Saturday, 22 June 2013

Sentence for former Enron boss reduced on appeal from 24 to 14 years.

Jeffrey Skilling
Jeffrey Skilling worked for 'Enron' for 20 years, but he was CEO for just six months, quitting 4 months before the company's collapse in 2001 when thousands of workers lost their jobs and retirement savings.
There is absolutely no doubt that Jeffrey Skilling was one of the greediest bosses of a gang of narcissistic thieves who ran one of the biggest and, most damaging, rackets in US history, but, mysteriously neither he, nor any of his criminal associates, was charged under the US federal Racketeer Influenced and Corrupt Organizations Act, 1970. This legislation provides prosecutors with the power to seize all stolen assets prior to a racketeering case coming to trial, and to send those convicted under RICO to prison for 20 years per racketeering count.

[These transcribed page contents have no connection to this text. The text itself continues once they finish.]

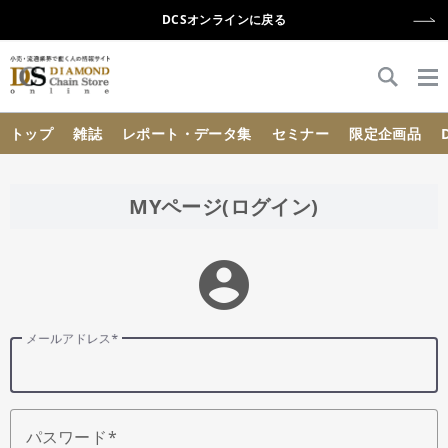
DCSオンラインに戻る
{{ BaseInfo.shop_name }}
トップ
雑誌
レポート・データ集
セミナー
限定企画品
MYページ(ログイン)
account_circle
メールアドレス
パスワード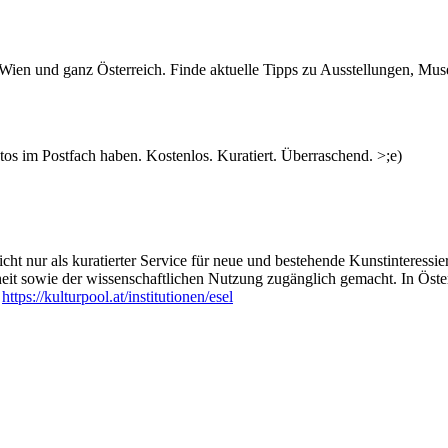
n Wien und ganz Österreich. Finde aktuelle Tipps zu Ausstellungen, Mus
s im Postfach haben. Kostenlos. Kuratiert. Überraschend. >;e)
ht nur als kuratierter Service für neue und bestehende Kunstinteressiert
heit sowie der wissenschaftlichen Nutzung zugänglich gemacht. In Öste
:
https://kulturpool.at/institutionen/esel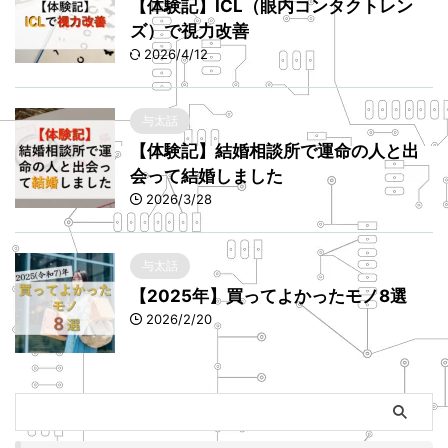
【体験記】ICL（眼内コンタクトレン
ズ）で視力改善
2026/4/12
与太話
【体験記】結婚相談所で運命の人と出
会って結婚しました
2026/3/28
与太話
【2025年】買ってよかったモノ8選
2026/2/20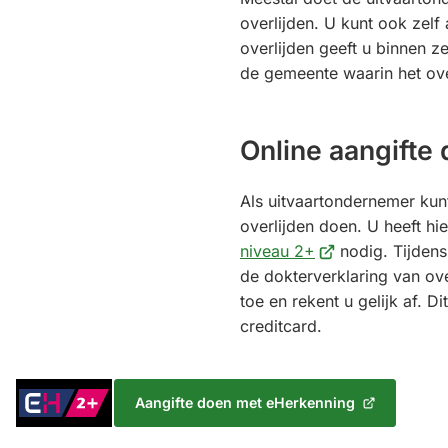
overlijden. U kunt ook zelf
overlijden geeft u binnen 
de gemeente waarin het ove
Online aangifte
Als uitvaartondernemer kunt
overlijden doen. U heeft hi
(Verwijst
niveau 2+
nodig. Tijdens
naar
de dokterverklaring van ove
een
toe en rekent u gelijk af. Di
externe
creditcard.
website)
Inloggen
Aangifte doen met eHerkenning
(Verwijst
met
naar
eHerkenning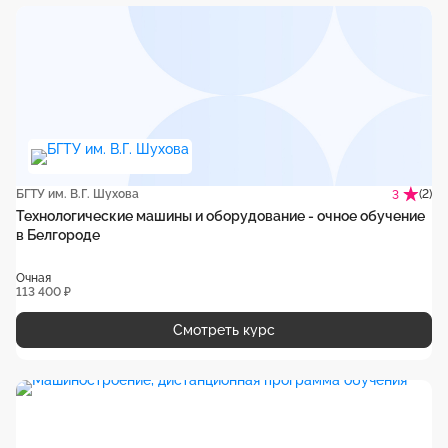
БГТУ им. В.Г. Шухова
(2)
3
Технологические машины и оборудование - очное обучение
в Белгороде
Очная
113 400 ₽
Смотреть курс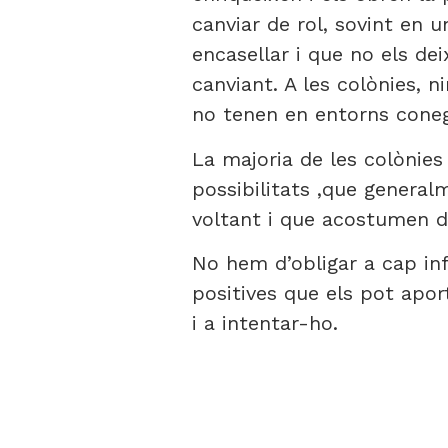
canviar de rol, sovint en 
encasellar i que no els de
canviant. A les colònies, n
no tenen en entorns cone
La majoria de les colònies
possibilitats ,que general
voltant i que acostumen d
No hem d’obligar a cap inf
positives que els pot apo
i a intentar-ho.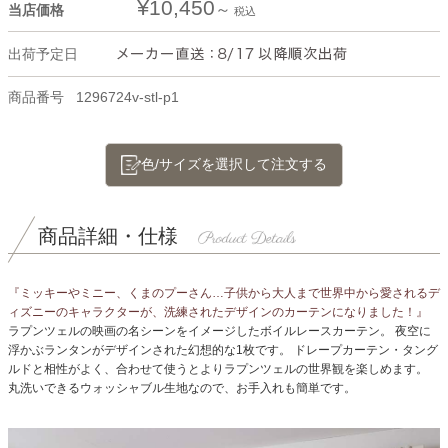
¥
10,450
当店価格
税込
出荷予定日
商品番号
1296724v-stl-p1
色/サイズを選択して注文する
商品詳細・仕様
『ミッキーやミニー、くまのプーさん…子供から大人まで世界中から愛されるデ
ィズニーのキャラクターが、洗練されたデザインのカーテンになりました！』
ラプンツェルの映画の名シーンをイメージしたボイルレースカーテン。
夜空に
浮かぶランタンがデザインされた幻想的な1枚です。
ドレープカーテン・タング
ルドと相性がよく、合わせて使うとよりラプンツェルの世界観を楽しめます。
丸洗いできるウォッシャブル生地なので、お手入れも簡単です。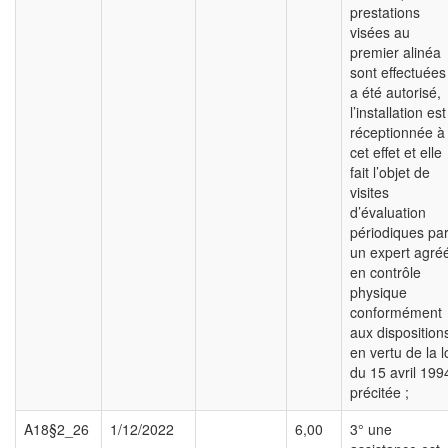
prestations
visées au
premier alinéa
sont effectuées
a été autorisé,
l’installation est
réceptionnée à
cet effet et elle
fait l’objet de
visites
d’évaluation
périodiques pa
un expert agré
en contrôle
physique
conformément
aux disposition
en vertu de la l
du 15 avril 199
précitée ;
A18§2_26
1/12/2022
6,00
3° une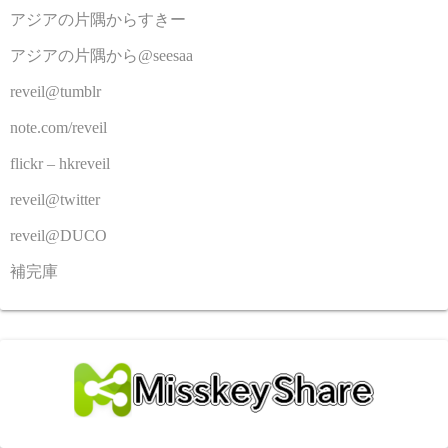
アジアの片隅からすきー
アジアの片隅から@seesaa
reveil@tumblr
note.com/reveil
flickr – hkreveil
reveil@twitter
reveil@DUCO
補完庫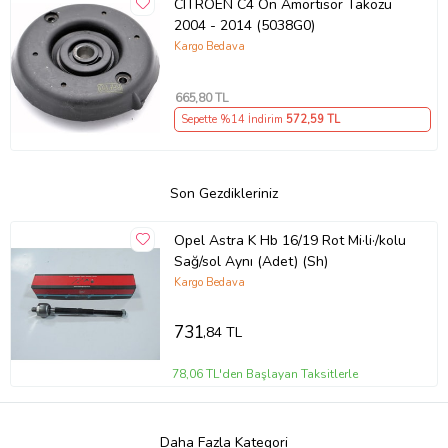
CITROEN C4 Ön Amortisör Takozu
2004 - 2014 (5038G0)
Kargo Bedava
665
,80 TL
Sepette %14 İndirim
572
,59 TL
Son Gezdikleriniz
Opel Astra K Hb 16/19 Rot Mi·li·/kolu
Sağ/sol Aynı (Adet) (Sh)
Kargo Bedava
731
,84 TL
78,06 TL'den Başlayan Taksitlerle
Daha Fazla Kategori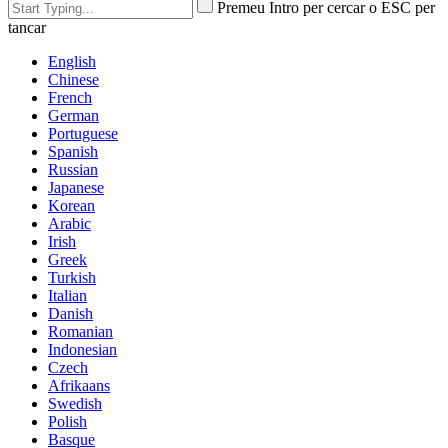
Premeu Intro per cercar o ESC per
tancar
English
Chinese
French
German
Portuguese
Spanish
Russian
Japanese
Korean
Arabic
Irish
Greek
Turkish
Italian
Danish
Romanian
Indonesian
Czech
Afrikaans
Swedish
Polish
Basque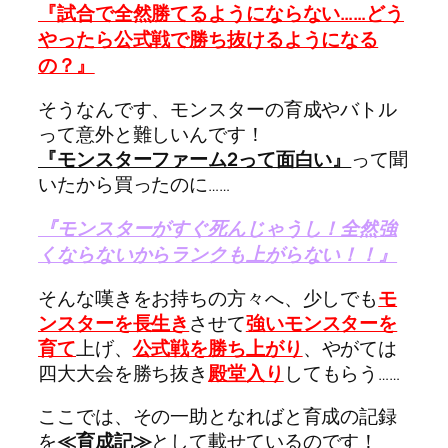
『試合で全然勝てるようにならない……どう
やったら公式戦で勝ち抜けるようになる
の？』
そうなんです、モンスターの育成やバトル
って意外と難しいんです！
『モンスターファーム2って面白い』
って聞
いたから買ったのに……
『モンスターがすぐ死んじゃうし！全然強
くならないからランクも上がらない！！』
そんな嘆きをお持ちの方々へ、少しでも
モ
ンスターを長生き
させて
強いモンスターを
育て
上げ、
公式戦を勝ち上がり
、やがては
四大大会を勝ち抜き
殿堂入り
してもらう……
ここでは、その一助となればと育成の記録
を
≪育成記≫
として載せているのです！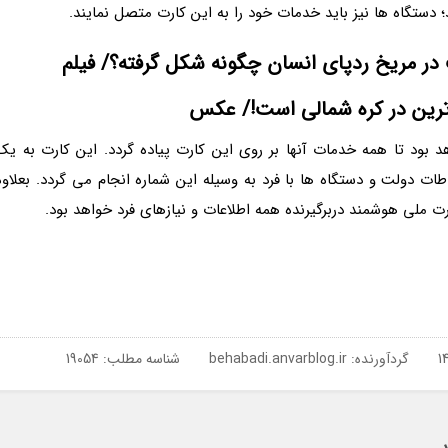
؛ دستگاه ها نیز باید خدمات خود را به این کارت متصل نمایند.
در مریخ ردپای انسان چگونه شکل گرفته؟/ فیلم
رین در کره شمالی است!/ عکس
بود تا همه خدمات آنها بر روی این کارت پیاده گردد. این کارت به یک
ات دولت و دستگاه ها با فرد به وسیله این شماره انجام می گردد. بعلاوه
ت ملی هوشمند دربرگیرنده همه اطلاعات و نیازهای فرد خواهد بود.
گردآورنده:
behabadi.anvarblog.ir
شناسه مطلب: 19054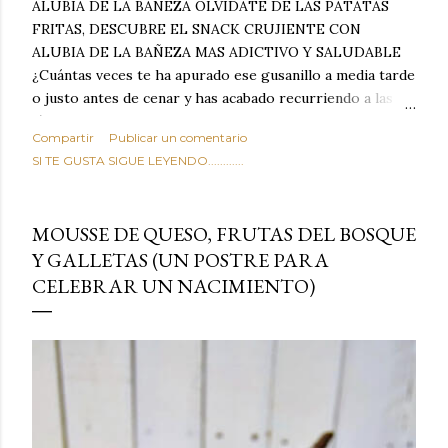
ALUBIA DE LA BAÑEZA OLVIDATE DE LAS PATATAS
FRITAS, DESCUBRE EL SNACK CRUJIENTE CON
ALUBIA DE LA BAÑEZA MAS ADICTIVO Y SALUDABLE
¿Cuántas veces te ha apurado ese gusanillo a media tarde
o justo antes de cenar y has acabado recurriendo a las
típicas patatas de bolsa, frutos secos fritos o snacks
Compartir
Publicar un comentario
ultraprocesados llenos de grasas saturadas y sodio?
SI TE GUSTA SIGUE LEYENDO............
Todos hemos estado ahí. Sin embargo, cuidarse no tiene
por qué significar renunciar al placer de un picoteo
sabroso, con ese toque tostado y crujiente que tanto nos
MOUSSE DE QUESO, FRUTAS DEL BOSQUE
satisface. Estas alubias crujientes al horno van a cambiar
Y GALLETAS (UN POSTRE PARA
por completo tu forma de ver las legumbres. Olvídate de
CELEBRAR UN NACIMIENTO)
asociar las alubias únicamente a los guisos tradicionales y
copiosos de invierno. Con esta receta simple pero
revolucionaria, transformaremos un ingrediente tan
humilde como la alubia de La Bañeza en un snack ligero,
dorado, cargado de proteína y 100% natural. Es el
sustituto perfecto a los frutos se...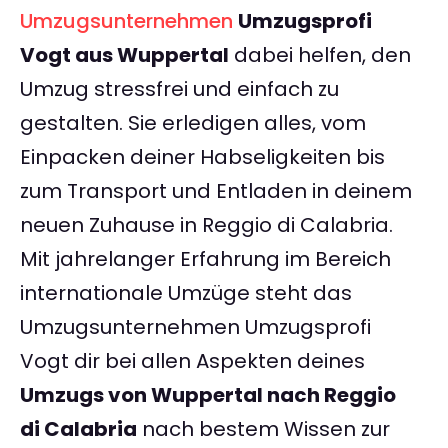
Umzugsunternehmen
Umzugsprofi
Vogt aus Wuppertal
dabei helfen, den
Umzug stressfrei und einfach zu
gestalten. Sie erledigen alles, vom
Einpacken deiner Habseligkeiten bis
zum Transport und Entladen in deinem
neuen Zuhause in Reggio di Calabria.
Mit jahrelanger Erfahrung im Bereich
internationale Umzüge steht das
Umzugsunternehmen Umzugsprofi
Vogt dir bei allen Aspekten deines
Umzugs von Wuppertal nach Reggio
di Calabria
nach bestem Wissen zur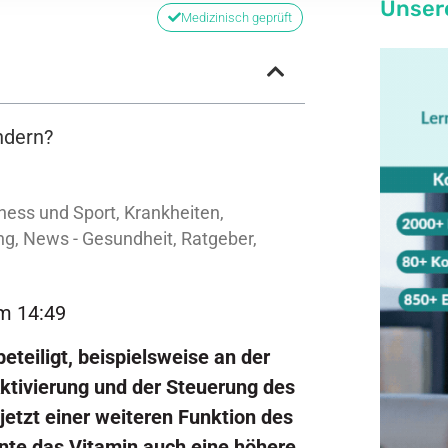
Unser
Medizinisch geprüft
ndern?
tness und Sport
,
Krankheiten
,
ng
,
News - Gesundheit
,
Ratgeber
,
um 14:49
eteiligt, beispielsweise an der
ktivierung und der Steuerung des
etzt einer weiteren Funktion des
nte das Vitamin auch eine höhere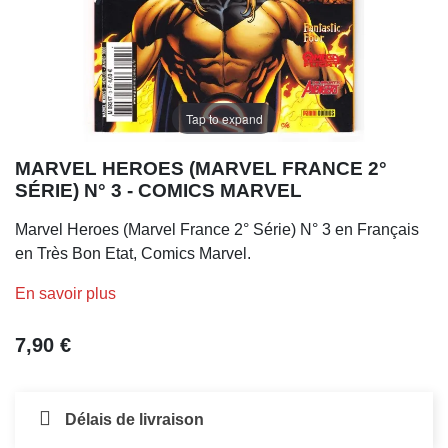
Tap to expand
MARVEL HEROES (MARVEL FRANCE 2°
SÉRIE) N° 3 - COMICS MARVEL
Marvel Heroes (Marvel France 2° Série) N° 3 en Français
en Très Bon Etat, Comics Marvel.
En savoir plus
7,90 €
Délais de livraison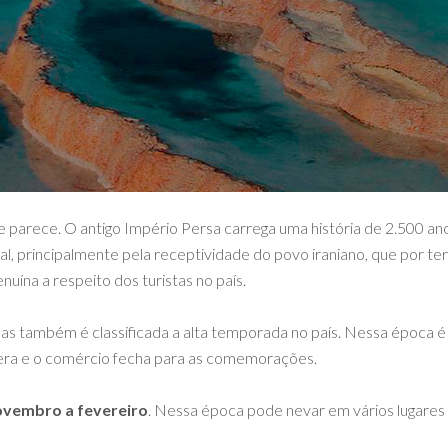
ue parece. O antigo Império Persa carrega uma história de 2.500 an
al, principalmente pela receptividade do povo iraniano, que por te
uína a respeito dos turistas no país.
as também é classificada a alta temporada no país. Nessa época é
vera e o comércio fecha para as comemorações.
vembro a fevereiro
. Nessa época pode nevar em vários lugares 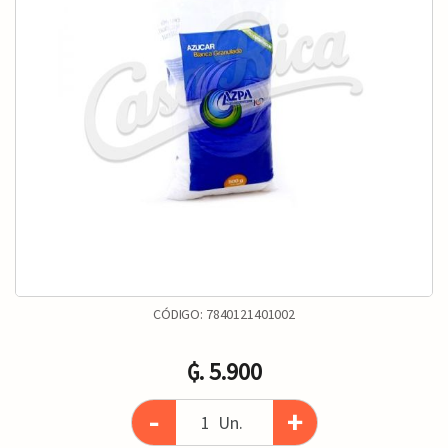
CÓDIGO:
7840121401002
₲. 5.900
-
+
Un.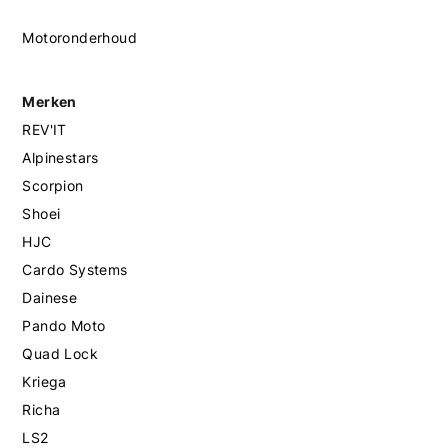
Motoronderhoud
Merken
REV'IT
Alpinestars
Scorpion
Shoei
HJC
Cardo Systems
Dainese
Pando Moto
Quad Lock
Kriega
Richa
LS2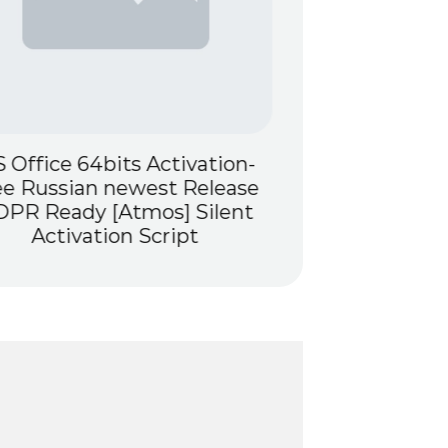
 Office 64bits Activation-
MS Office 365
ee Russian newest Release
Massgrave 
PR Ready [Atmos] Silent
Version Porta
Activation Script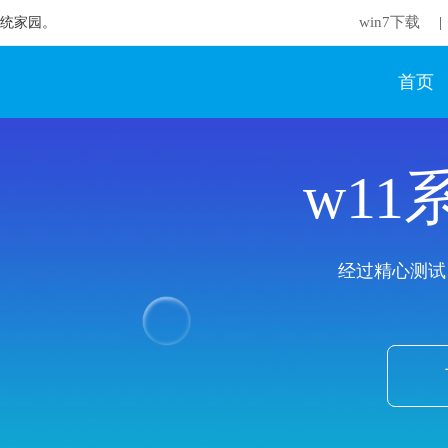
win7下载
想系统家园。
|
首页
w1
经过精心测试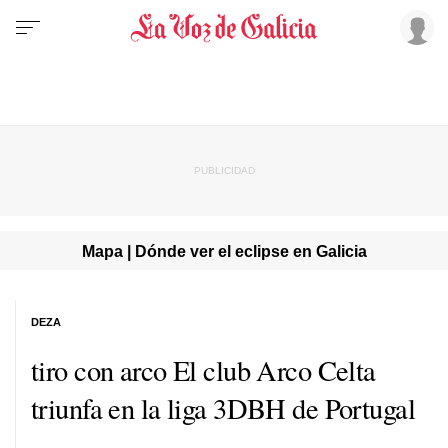
Mapa | Dónde ver el eclipse en Galicia
DEZA
tiro con arco El club Arco Celta
triunfa en la liga 3DBH de Portugal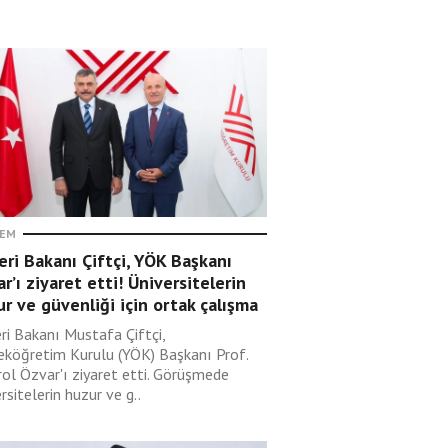
EM
leri Bakanı Çiftçi, YÖK Başkanı
r’ı ziyaret etti! Üniversitelerin
r ve güvenliği için ortak çalışma
eri Bakanı Mustafa Çiftçi,
eköğretim Kurulu (YÖK) Başkanı Prof.
rol Özvar'ı ziyaret etti. Görüşmede
rsitelerin huzur ve g..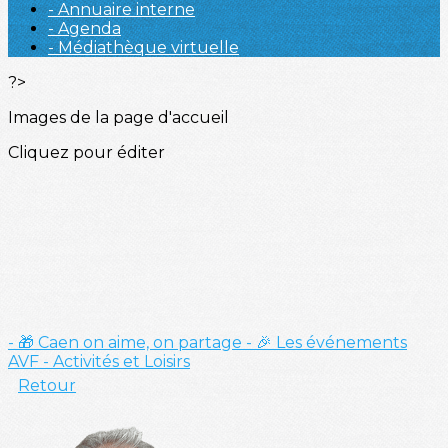
- Annuaire interne
- Agenda
- Médiathèque virtuelle
?>
Images de la page d'accueil
Cliquez pour éditer
- 🎁 Caen on aime, on partage
- 🎉 Les événements
AVF
- Activités et Loisirs
Retour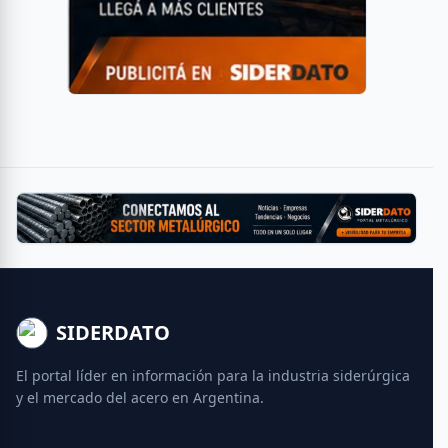
SIDERDATO
El portal líder en información para la industria siderúrgica
y el mercado del acero en Argentina.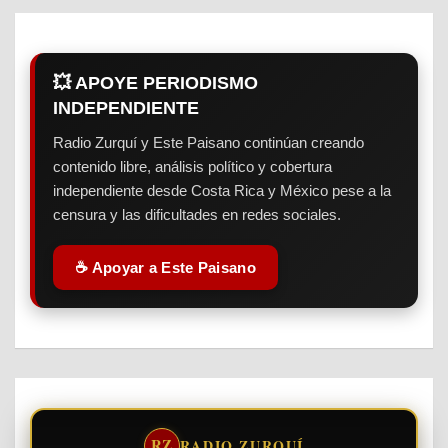
💥 APOYE PERIODISMO
INDEPENDIENTE
Radio Zurquí y Este Paisano continúan creando
contenido libre, análisis político y cobertura
independiente desde Costa Rica y México pese a la
censura y las dificultades en redes sociales.
☕ Apoyar a Este Paisano
RZ
RADIO ZURQUÍ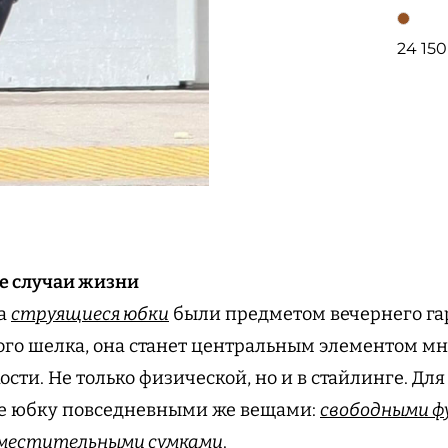
24 150
се случаи жизни
да
струящиеся юбки
были предметом вечернего га
ого шелка, она станет центральным элементом м
кости. Не только физической, но и в стайлинге. Д
е юбку повседневными же вещами:
свободными ф
местительными сумками
.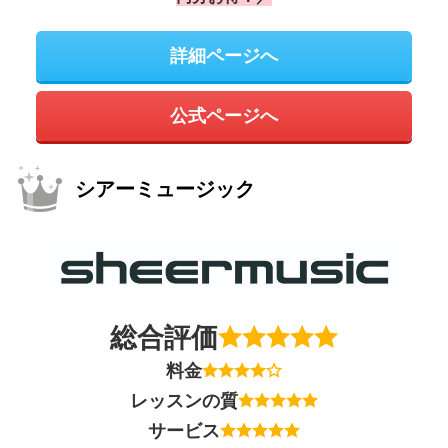
詳細ページへ
公式ページへ
シアーミュージック
総合評価
料金
レッスンの質
サービス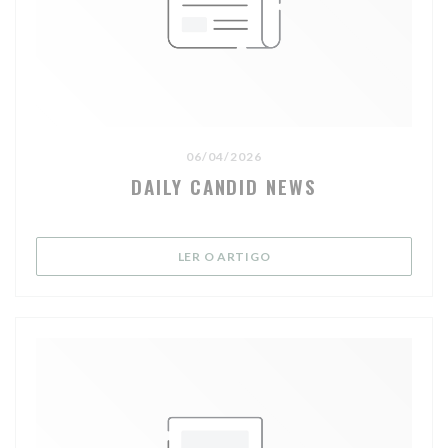
06/04/2026
DAILY CANDID NEWS
((ABRE NUMA NOVA JANELA
LER O ARTIGO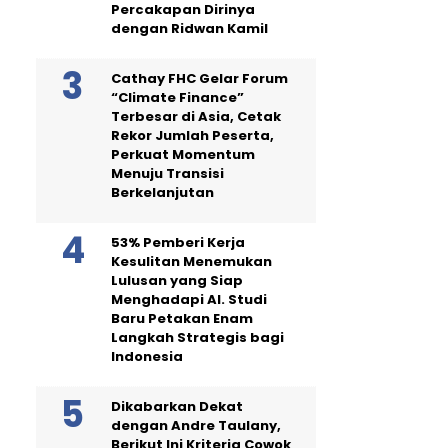
Percakapan Dirinya
dengan Ridwan Kamil
Cathay FHC Gelar Forum
“Climate Finance”
Terbesar di Asia, Cetak
Rekor Jumlah Peserta,
Perkuat Momentum
Menuju Transisi
Berkelanjutan
53% Pemberi Kerja
Kesulitan Menemukan
Lulusan yang Siap
Menghadapi AI. Studi
Baru Petakan Enam
Langkah Strategis bagi
Indonesia
Dikabarkan Dekat
dengan Andre Taulany,
Berikut Ini Kriteria Cowok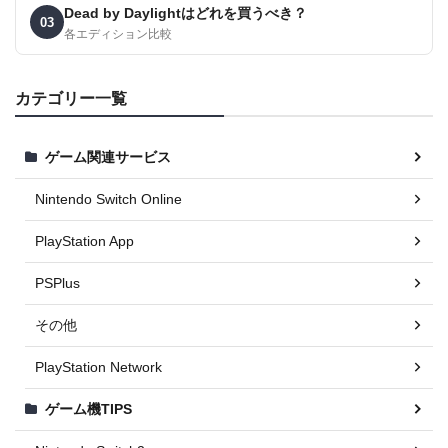
Dead by Daylightはどれを買うべき？
03
各エディション比較
カテゴリー一覧
ゲーム関連サービス
Nintendo Switch Online
PlayStation App
PSPlus
その他
PlayStation Network
ゲーム機TIPS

The fact that the bosses of the 'Enron' racket had also sought to obstruct justice by using some their ill-gotten gains to infiltrate US politics, explains why federal prosecutors were reluctant to invoke RICO.

Classically, the 'Enron' racket was operated behind a mystifying labyrinth of legally-registered corporate structures engaged in lawful, and/or unlawful, enterprises. This labyrinth was maliciously constructed (with the assistance of an echelon of attorneys and accountants) as the result of a conspiracy to perpetrate fraud and obstruct justice. In simple terms, the value of shares in the 'Enron' company was inflated, and maintained, by off-loading chronic, and massive, trading losses onto hundreds of other insolvent companies, which gave 'Enron' the appearance of being a thriving and valuable enterprise, when it was, in fact, insolvent and effectively-worthless.


When faced with exposure and collapse, insiders like Jeffrey Skilling and his predecessor, Kenneth Lay, dumped their own 'Enron' shares at the inflated price. Thus Skilling and Lay were charged with securities fraud, conspiracy, insider trading, lying to auditors, etc. 

The pair were convicted in May 2006 by a  jury in Houston, Texas and sentenced to long prison terms, but Lay died in July 2006 of a heart attack (after claiming that he'd become a 'Born-Again Christian').

Jeffrey Skilling
Skilling, who has been in prison since 2006, has now agreed to stop appealing against his conviction and, in return, he has had his 24 year sentence reduced to 14 years. He is now due to be set free in December 2020.

The agreement between Skilling and federal prosecutors also allows more than $40m (£26m) seized from him to be finally distributed to the victims of the 'Enron' racket.

Andrew Fastow
'Enron's' former chief financial officer, Andrew Fastow, testified against both Skilling and Lay and was sentenced to just 6 years in prison. He was released in December 2011. 

David Brear (copyright 2013)


  1. What lessons can be drawn about Herbalife from the Enron fraud?

    1. This is a very good question which probably requires a full article to answer.

      In brief, the 'Enron' and 'Herbalife' frauds are remarkably similar, in that they both survived for many years by hiding in plain view.

      Right under the noses of a flock of dunces with diplomas (i.e. legally-qualified US regulators, financial journalists, politicians, economists, law enforcement agents, etc.), the market price of shares in both these effectively-valueless corporate structures were maliciously inflated, and maintained, by the constant repetition of mystifying lies and by the withholding of key information.

      In both cases, the fabulously-wealthty racketeers behind 'Enron' and 'Herbalife' were assisted by echelons of co-opted attorneys (some of whom were former US regulators), accountants, stockbrokers, bankers, economists, financial journalists, politicians, etc., and it became against the interests of everyone concerned (particularly, major investors) to face the truth in private, let alone blow the whistle in public.

      However, in reality, 'Enron's' massive trading losses were merely being off-loaded onto an expanding labyrinth comprising hundreds of legally-registered corporate structures, which (to casual observers) gave 'Enron' itself the appearance of perpetual expansion and prosperity.

      Similarly, 'Herbalife's' massive trading losses have been off-loaded onto an endless-chain comprising millions of ill-informed persons arbitrarily defined in their contracts as 'Independent Distributors,' which (to casual observers) has given 'Herbalife' itself the appearance of perpetual expansion and prosperity.

      Interestingly, just as in the case of 'Enron', there are far too many intellectually-rigorous, and independent, observers who now know exactly how the 'Herbalife' racket has functioned. Thus, making it an inevitability that it will eventually collapse.